- **EXTRAIT À LIRE**:
━━━━━━━━

Ce ne sont pas seulement les allusions à la seconde guerre mondiale et à la déportation des Juifs qui sont scandaleuses. Certes la commission européenne a pour mission de veiller au respect, par chaque pays membre, des accords signés. Cependant cette mission s’arrête, par exemple, à l’évaluation de la politique de la France dans le domaine concerné. Elle ne va pas jusqu’à la correction orthographique des circulaires de bas niveau émanant de son administration.

Les partisans de la République européenne ne doivent pas avoir peur de comparer les instances dirigeantes de l’Union européenne à l’ancien régime en France. Les commissaires d’aujourd’hui sont les fermiers généraux de jadis. Comme ces derniers, ils ont reçu une délégation. Dans le cas des premiers, c’est la délégation accordée par les Etats membres pour contrôler le respect du politiquement correct, en l’affermissant au besoin comme cela vient d’être fait. Pour les derniers, c’était, rappelons-le, la délégation accordée par le Monarque pour percevoir l’impôt, en l’affermissant à leur profit. Ni les uns ni les autres n’ont la moindre légitimité. La désignation des commissaires résulte de tractations souterraines entre dirigeants, pour lesquelles les petits états comptent autant que les grands. L’inégalité devant la représentation populaire dans le choix de la commission est de l’ordre de celle qui existait entre la noblesse et le tiers-état sous l’ancien régime.

━━━━━━━━

- **DONNÉES FOURNIES**:
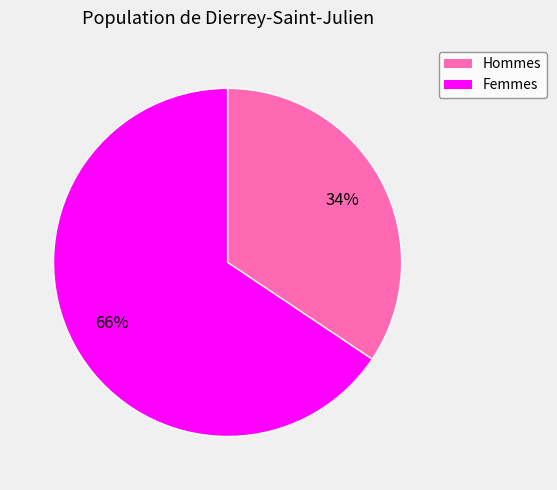

Does any single category account for the majority?

Yes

━━━━━━━━

- **TRAVAIL À FAIRE**:
a - Dans l'extrait sur la Commission européenne, à qui les commissaires d'aujourd'hui sont-ils comparés ?
b - Reprenez l'extrait sur la Commission européenne à partir de l'endroit où il s'arrête, s'il vous plaît.

- **RÉPONSES PAR TÂCHE**:
a - Aux fermiers généraux de jadis.

b -
De même que les fermiers généraux incarnaient ce qu’il y avait de pire dans la monarchie française, de même les commissaires européens incarnent ce qu’il y a de pire dans l’actuelle Union. Sans aller jusqu’à la guillotine qu’avait appliquée la Révolution française à tous les gens de cet acabit, c’est un grand coup de balai qui devrait les chasser tous ensemble.

Les partisans de la République européenne ne seront jamais assez durs pour dénoncer les instances de l’actuelle Union. Il faut éviter, en effet, que la vindicte populaire ne se retourne contre l’idée européenne. En 1789 on détestait la monarchie, mais on n’a pas remis en question la France. Au contraire on a fait de ceux qui constituaient un groupe de sujets d’un monarque dont l’influence était le résultat de guerres avec d’autres monarques les citoyens libres d’une République spontanément constituée. Aujourd’hui, la réunion disparate des habitants d’un groupe d’états associés au gré de discussions entre oligarques, doit laisser la place à un ensemble cohérent de citoyens d’une Nation Europe installée dans ses frontières naturelles, géographiques et civilisationnelles.

En attendant, il faut bien admettre que le nationalisme europhobe sera électoralement plus payant que l’idée européenne. Même si les initiatives de Sarkozy sont de la poudre aux yeux, même si les déclarations du Front National sont des rodomontades, le citoyen français ou allemand comptera davantage sur ses élus nationaux, qu’il sent plus proches de lui, même s’il les sait corrompus. Le Français appréciera qu’on lui parle de protéger son mode de vie, l’Allemand de protéger sa monnaie. Qu’on ne lui parle plus de l’Union européenne ! A-t-elle seulement envisagé l’interdiction du niqab ? Ce sont quelques pays, à commencer par la Belgique, qui l’ont fait. L’Union, de son côté, se félicitait de l’islamisation de la Turquie.

Peter Eisner (LBTF/PSUNE)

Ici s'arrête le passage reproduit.